### Your objective
Copy the lines exactly, starting with the line that contains "Does any single" and going on through the line that contains "True or false: 单位代码". Leave the pictures out of your copy.

### Recorded data
- Opening Delimiter -

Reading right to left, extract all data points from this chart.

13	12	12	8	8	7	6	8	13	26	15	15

- Closing Delimiter -
- Opening Delimiter -

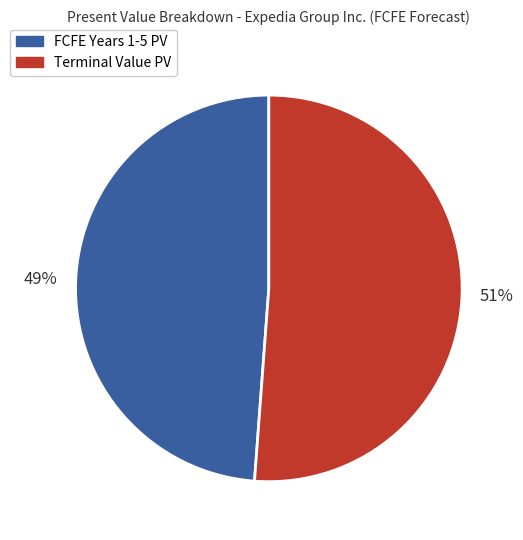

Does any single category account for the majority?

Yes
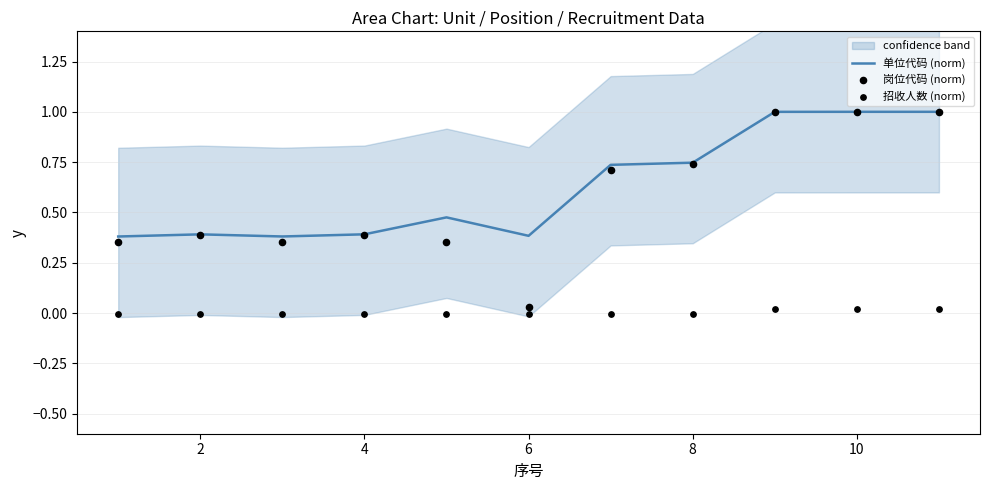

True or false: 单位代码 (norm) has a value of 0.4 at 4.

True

- Closing Delimiter -
- Opening Delimiter -

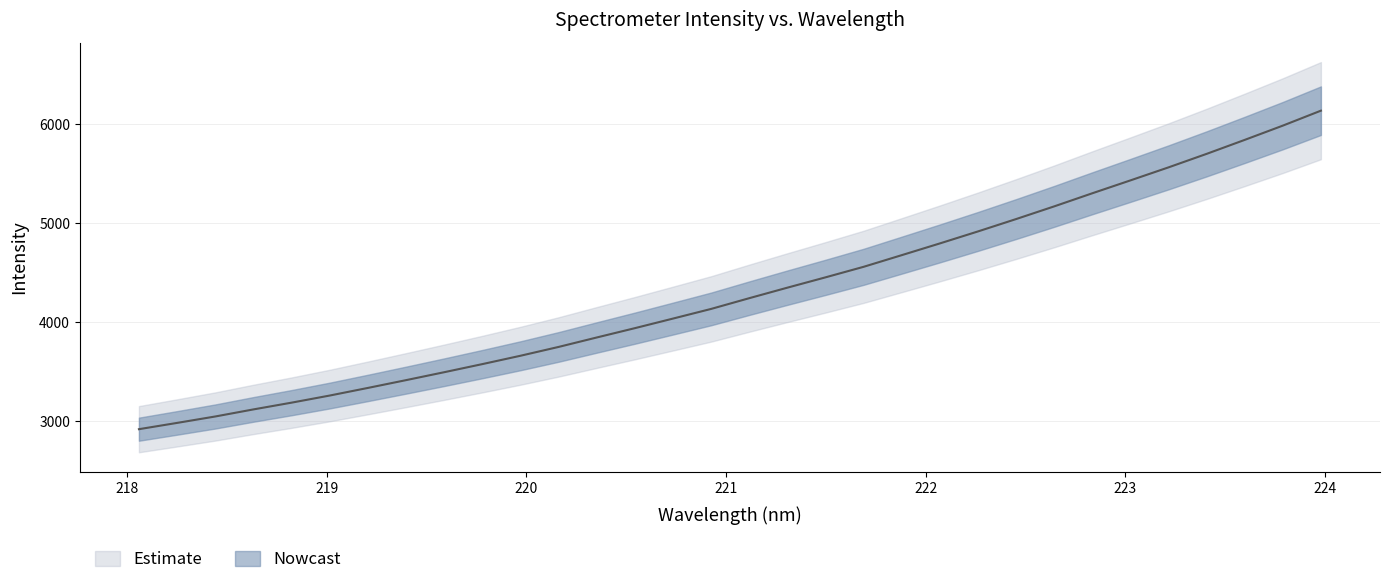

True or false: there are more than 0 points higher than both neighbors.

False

- Closing Delimiter -

### Solution to the problem
Does any single category account for the majority?

Yes

True or false: 单位代码 (norm) has a value of 0.4 at 4.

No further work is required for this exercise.